The Arts and Crafts, or Craftsman movement arose as a protest against the neutering effect of the Industrial Revolution on artistic expression and quality craftsmanship. The emphasis was on mass production and appeal, and the torch carriers of the A&C movement reacted with an emphasis on hand-made goods, artistic expression without showy expressions of grandeur (ala Rococo), and emphasis on the details and “guts” of their work. Things appeared simple, but the craftsmen deliberately made their work more complex than needed, to subtly showcase their talent and ability.

This can be seen the photos here. Architectural expressions came with the exposure and emphasis of support structure and built-ins with a heavy use of wood. In furniture, the emphasis was on simple lines with complicated construction that was both durable and expressive. This manifested itself in complicated joinery and subtle inlay- just because it was harder (and more interesting). In other forms of art, A&C influences included the use of

traditional mediums such as pottery, silver, and tapestry, and the attempt to increase complexity and detail while still remaining uncomplicated.

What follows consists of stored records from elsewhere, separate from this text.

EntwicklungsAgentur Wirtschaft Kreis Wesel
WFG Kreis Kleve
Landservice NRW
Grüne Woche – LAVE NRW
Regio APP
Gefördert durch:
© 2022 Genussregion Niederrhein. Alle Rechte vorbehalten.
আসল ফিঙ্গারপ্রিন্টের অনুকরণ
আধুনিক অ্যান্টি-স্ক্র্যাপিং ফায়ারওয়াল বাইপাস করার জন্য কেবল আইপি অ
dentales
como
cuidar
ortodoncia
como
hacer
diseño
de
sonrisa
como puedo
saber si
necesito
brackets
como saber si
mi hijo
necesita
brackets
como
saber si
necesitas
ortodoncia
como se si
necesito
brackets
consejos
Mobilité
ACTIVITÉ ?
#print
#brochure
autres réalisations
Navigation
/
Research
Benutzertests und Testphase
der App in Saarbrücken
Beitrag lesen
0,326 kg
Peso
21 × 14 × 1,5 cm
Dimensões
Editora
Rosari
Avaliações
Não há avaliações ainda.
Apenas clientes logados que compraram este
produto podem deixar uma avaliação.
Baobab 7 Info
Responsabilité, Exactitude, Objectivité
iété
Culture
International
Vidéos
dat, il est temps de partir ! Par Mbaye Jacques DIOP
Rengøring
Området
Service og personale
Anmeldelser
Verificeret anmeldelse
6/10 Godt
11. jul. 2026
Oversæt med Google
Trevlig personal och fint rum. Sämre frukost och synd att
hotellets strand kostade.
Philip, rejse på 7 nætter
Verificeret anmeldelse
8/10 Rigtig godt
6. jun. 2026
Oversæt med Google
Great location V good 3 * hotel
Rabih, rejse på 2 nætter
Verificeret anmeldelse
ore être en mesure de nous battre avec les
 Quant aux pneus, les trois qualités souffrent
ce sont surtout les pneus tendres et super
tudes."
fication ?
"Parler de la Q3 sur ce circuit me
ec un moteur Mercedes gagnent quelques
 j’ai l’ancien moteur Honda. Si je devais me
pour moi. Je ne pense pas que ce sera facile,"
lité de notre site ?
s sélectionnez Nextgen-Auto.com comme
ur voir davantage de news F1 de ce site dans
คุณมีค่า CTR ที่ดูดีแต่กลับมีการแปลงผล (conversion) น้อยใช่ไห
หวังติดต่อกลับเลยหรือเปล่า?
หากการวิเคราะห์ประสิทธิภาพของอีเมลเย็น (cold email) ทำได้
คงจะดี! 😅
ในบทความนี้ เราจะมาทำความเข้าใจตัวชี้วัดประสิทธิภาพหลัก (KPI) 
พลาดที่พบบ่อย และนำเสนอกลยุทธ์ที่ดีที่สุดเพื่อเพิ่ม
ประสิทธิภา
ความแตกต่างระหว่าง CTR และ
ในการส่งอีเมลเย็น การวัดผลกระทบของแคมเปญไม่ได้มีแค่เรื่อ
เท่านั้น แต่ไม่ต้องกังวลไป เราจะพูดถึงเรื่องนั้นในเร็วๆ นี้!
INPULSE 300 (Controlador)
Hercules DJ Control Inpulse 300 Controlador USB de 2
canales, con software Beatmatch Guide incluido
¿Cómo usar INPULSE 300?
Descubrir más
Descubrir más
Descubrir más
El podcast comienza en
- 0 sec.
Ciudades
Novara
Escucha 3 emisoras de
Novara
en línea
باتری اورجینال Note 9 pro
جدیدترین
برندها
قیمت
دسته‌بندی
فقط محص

So… you can see where the connection to papercutting exists. Papercutting is an overall simplistic art with a basic material, however papercutters create complicated designs that at first appear to be straight-forward until closer inspection reveals the complexity of the art. It isn’t about overt showy-ness, it’s about the details and the quality of work. I try to push this medium to its limit, but I never want to come off as being showy and overt.

Monday, March 3, 2008

papillons paper cut

Amazing French papercuts of butterflies! Will be adding other videos over time. Keep checking back!

Saturday, March 1, 2008


Some people were asking me what the papercuts look like before they are done,

Here are two photographs of papercuts in progress. The first is a shot of the water area of the Portland Headlight papercutting. You can see the pattern I made for the design. The patterns are lightly adhered to the back of the papercuttings and removed after I finish cutting them.

The second is an Arts&Crafts piece that I drew, photocopied, and adhered to a piece of black paper. I have finished cutting the papercut, but haven't taken the pattern off yet. I hope to post some day video of me creating a papercut so you all can see the process.


How I became a papercutter

I created my first papercut about 10 years ago in a summer program that included an arts section. Our instructor showed us some really simple basic designs. I didn’t do another papercut until my mother, who had a daycare, brought home a book on papercutting and I started copying the designs in it. Several years later, in college, I found a few designs of prehistoric Mimbres pottery from Arizona that would make great designs. I made three papercuts based on Mimbres pottery (two of which are still available). I then created designs from other ancient cultures (I have a degree in archaeology) including the two Mayan designs seen on the website.

Eventually I found out how to create designs from photographs and created the large papercutting of Portland Headlight, which took about a year to complete. After that was done, I realized I could do any type of design I wanted to and have since been persuing various styles and design ideas. The results you can see here, on the website, and Etsy.

That’s my story:)


Hi everyone,

My amazing wife, Jen, who has been doing tons (most actually) of the behind-the-scene work for this and my other websites, will be contributing to this blog along with me. Please welcome her and look forward to seeing many interesting post on papercutting related topics soon!